I once asked Eric Siegel, the Director of the New York Hall of Science, why museums are innovative shining stars on the leading edge of culture seldom. He commented that as non-profits, “museums are built to survive, never to succeed.” Unlike startups and rock and roll superstars, museums aren’t organized to shoot for the moon and burn up trying. They’re made to plod along.
Maybe it is time to change that. Year Last, I met Mark Allen, the creator of Machine Project, an extremely cool “post-educational” space in LA that is part art gallery, part workshop space, part mad scientist party central. They host events like Dorkbake in which people design their own Easybake-esque ovens and then bake cakes in them. Next month, the space has been converted into a magic forest.
At one point, Mark commented that they have a “deliberately unsustainable” business model. Quite simply: do great stuff while you can, and when you can’t take action anymore, stop. This is the model that governs most businesses and creative endeavors. It’s the reason terms like “jump the shark” can be found.
Most companies, rock bands, and sports activities teams are only brilliant for so long. They begin to slide Then.
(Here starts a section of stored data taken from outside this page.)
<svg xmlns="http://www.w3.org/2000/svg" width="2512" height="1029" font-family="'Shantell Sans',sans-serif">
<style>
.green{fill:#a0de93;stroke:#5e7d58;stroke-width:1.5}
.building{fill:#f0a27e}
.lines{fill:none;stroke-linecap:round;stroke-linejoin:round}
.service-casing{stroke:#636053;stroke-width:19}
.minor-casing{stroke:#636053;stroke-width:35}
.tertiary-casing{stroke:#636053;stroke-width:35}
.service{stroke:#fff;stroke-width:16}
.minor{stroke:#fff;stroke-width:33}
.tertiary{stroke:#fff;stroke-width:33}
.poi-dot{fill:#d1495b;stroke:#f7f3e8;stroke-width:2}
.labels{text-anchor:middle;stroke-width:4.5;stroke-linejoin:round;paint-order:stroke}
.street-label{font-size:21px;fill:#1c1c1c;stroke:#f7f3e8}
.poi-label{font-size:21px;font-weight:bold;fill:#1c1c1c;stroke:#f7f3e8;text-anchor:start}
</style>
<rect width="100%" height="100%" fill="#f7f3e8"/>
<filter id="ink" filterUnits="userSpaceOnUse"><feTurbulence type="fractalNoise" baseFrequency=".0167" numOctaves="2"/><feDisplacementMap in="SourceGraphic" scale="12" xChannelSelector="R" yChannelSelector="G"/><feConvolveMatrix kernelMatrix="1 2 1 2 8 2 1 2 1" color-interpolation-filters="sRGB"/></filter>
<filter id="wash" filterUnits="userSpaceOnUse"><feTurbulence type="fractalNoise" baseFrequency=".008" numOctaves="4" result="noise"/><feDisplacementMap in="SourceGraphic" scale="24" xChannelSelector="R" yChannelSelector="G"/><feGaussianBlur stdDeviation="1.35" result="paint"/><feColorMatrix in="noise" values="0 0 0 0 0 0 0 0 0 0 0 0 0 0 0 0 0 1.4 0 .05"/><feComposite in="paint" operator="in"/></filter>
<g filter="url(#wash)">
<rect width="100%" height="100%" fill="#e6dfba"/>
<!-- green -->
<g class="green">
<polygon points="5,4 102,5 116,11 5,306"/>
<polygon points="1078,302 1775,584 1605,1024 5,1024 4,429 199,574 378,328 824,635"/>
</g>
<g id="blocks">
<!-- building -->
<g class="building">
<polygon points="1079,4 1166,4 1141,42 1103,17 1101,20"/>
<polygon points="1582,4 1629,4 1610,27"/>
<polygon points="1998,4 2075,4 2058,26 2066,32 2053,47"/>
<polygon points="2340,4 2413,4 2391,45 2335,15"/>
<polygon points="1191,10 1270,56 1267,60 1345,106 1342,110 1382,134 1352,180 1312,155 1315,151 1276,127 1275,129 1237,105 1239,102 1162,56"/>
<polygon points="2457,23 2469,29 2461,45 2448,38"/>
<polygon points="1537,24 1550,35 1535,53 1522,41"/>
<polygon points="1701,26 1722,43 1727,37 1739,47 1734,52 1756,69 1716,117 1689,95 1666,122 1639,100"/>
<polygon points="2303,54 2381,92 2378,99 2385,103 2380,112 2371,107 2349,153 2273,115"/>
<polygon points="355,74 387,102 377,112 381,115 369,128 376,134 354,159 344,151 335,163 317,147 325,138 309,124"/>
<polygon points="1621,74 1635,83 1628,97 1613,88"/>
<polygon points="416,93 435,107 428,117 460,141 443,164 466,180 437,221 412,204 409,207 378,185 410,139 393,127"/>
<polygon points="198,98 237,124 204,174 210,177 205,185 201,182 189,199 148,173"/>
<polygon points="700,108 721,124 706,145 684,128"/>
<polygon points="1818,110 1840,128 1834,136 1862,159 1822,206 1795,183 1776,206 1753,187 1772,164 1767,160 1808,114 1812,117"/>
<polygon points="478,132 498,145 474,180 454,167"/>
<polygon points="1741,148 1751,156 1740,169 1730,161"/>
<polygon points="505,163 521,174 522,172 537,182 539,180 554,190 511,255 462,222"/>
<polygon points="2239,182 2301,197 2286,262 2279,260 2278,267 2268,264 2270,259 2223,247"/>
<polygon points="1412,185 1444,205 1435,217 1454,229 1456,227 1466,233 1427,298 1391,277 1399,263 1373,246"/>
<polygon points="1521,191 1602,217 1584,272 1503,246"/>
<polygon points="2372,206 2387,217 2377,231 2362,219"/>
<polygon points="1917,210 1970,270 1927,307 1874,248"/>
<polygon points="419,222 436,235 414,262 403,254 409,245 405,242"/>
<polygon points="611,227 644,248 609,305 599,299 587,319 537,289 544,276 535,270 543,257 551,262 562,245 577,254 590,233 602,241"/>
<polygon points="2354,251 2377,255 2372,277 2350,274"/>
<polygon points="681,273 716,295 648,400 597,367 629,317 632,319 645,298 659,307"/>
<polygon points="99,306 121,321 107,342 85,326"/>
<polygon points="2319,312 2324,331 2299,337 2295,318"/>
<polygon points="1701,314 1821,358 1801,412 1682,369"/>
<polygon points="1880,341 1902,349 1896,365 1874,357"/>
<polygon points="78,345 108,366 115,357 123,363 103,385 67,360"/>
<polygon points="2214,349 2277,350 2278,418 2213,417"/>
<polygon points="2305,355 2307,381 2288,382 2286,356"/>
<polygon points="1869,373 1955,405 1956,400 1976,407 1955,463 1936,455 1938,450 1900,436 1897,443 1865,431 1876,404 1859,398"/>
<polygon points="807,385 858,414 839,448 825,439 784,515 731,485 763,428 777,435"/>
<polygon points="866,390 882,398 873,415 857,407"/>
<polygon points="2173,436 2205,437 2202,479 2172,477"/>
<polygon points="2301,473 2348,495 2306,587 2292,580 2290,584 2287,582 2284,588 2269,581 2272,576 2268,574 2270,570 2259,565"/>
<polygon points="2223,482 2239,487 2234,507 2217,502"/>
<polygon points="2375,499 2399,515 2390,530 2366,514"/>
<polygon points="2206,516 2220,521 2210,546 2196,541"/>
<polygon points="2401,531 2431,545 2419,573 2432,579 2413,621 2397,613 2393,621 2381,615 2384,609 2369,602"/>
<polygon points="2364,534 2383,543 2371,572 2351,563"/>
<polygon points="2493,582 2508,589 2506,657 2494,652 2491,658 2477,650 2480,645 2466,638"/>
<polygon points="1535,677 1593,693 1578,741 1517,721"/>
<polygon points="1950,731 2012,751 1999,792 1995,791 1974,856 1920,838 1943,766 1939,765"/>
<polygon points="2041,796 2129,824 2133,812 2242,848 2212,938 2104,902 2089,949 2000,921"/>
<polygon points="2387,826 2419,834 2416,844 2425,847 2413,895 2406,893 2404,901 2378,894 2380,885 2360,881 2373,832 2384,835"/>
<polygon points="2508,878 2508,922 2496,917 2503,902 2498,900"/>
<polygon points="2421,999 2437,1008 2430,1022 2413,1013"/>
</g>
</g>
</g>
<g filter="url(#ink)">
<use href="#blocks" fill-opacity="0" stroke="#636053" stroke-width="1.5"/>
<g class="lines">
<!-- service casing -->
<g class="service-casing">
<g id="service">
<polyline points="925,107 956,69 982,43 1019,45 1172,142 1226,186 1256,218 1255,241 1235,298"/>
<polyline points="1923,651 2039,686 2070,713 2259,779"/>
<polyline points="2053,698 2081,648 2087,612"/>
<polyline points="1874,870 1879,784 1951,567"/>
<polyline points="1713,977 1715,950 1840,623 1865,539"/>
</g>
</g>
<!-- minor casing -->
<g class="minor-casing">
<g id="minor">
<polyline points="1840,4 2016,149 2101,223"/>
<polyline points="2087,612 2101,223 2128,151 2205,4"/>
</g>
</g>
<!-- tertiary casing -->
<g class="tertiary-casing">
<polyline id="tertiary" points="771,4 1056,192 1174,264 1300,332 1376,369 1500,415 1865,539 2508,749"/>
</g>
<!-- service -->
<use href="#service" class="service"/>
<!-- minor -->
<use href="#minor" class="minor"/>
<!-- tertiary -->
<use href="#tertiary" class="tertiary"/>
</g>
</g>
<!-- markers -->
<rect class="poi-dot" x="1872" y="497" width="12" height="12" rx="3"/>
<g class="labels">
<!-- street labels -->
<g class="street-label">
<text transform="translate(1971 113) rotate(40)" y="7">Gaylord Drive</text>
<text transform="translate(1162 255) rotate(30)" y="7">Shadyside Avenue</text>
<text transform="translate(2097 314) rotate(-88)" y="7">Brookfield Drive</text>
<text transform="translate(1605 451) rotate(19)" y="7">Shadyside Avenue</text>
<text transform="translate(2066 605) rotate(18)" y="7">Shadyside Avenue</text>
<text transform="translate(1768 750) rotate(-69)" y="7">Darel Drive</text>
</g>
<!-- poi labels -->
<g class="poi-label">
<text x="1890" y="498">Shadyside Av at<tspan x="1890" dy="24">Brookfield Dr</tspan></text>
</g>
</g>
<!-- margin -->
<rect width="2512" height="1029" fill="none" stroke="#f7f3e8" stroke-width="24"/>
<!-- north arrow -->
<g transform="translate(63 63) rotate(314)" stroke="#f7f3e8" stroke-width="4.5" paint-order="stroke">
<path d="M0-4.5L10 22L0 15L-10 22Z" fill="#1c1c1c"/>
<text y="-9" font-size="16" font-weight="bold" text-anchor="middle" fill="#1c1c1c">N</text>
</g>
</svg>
Of course, the current financial crisis demonstrates what goes on when companies create artificial life support systems to prolong themselves far beyond their ability to provide great products and services. The unusual part of Mark’s declaration isn’t the acknowledgment that Machine Project will only can be found as long as it is pertinent and good; it is the desire to close up shop when the quality ends.
It’s incredibly uncommon for a business or company to get deliberate unsustainability. Most want to provide consistent jobs because of their employees so their families can be secure. They want to provide quality products that are reliable over the long term. They want to promise constant services that consumers can mortgage lender on.
- It should be easy to transfer administrator rights to different club members
- Do you use tabs or areas for indentation
- How you found out about the place
- What will be the cancellation and refund policies
- Can I still get a permit if I have a criminal conviction
- GERAM: The Generic Enterprise Reference Architecture and Methodology
- Leadership theory and practice
That’s why Television shows leap the shark. When they can, they’ll claw their way through as many months as is possible. The problem arises when the desire to sustain overcomes the desire to be awesome and more resources go to surviving than succeeding. That is abundantly clear regarding US automakers and banks, whose current arguments for financial support rest on the need to endure, not their ability to achieve success.
Is it true of your museum too? For some museums, awesomeness has never been area of the mission declaration or core services. Elizabeth Merritt from AAM wrote a provocative post the other day about the financial future of museums in which she suggests, among other things, that 20% of museums should be permitted to fail in the coming decades.
My observation, after thirty many years of working in the field, is that museums have an amazing ability to survive in the most adverse environments. They will be the stickroaches of the nonprofit world–sometimes it really does seem like you can’t destroy them with an atomic blast. More often than not some improbable deus ex machina saves your day: for example an urgent cash gift or a free building. Mind you, this often only saves the distressed museum from closure-it does not cure the fundamental dysfunction.
The museum may simply struggle along for another ten years prior to the next potentially fatal crisis. The underlying dysfunction that Elizabeth mentions is an inability to concentrate on anything but survivability often. To create it, museums need to survive AND succeed. These include jobs for employees and programs that address a societal gap not provided by other organizations or businesses. For example, maybe your museum provides job training for at-risk youth and your community depends on your consistent ability to do so. What drives people through your door, gets them thrilled, and links them with your articles passionately?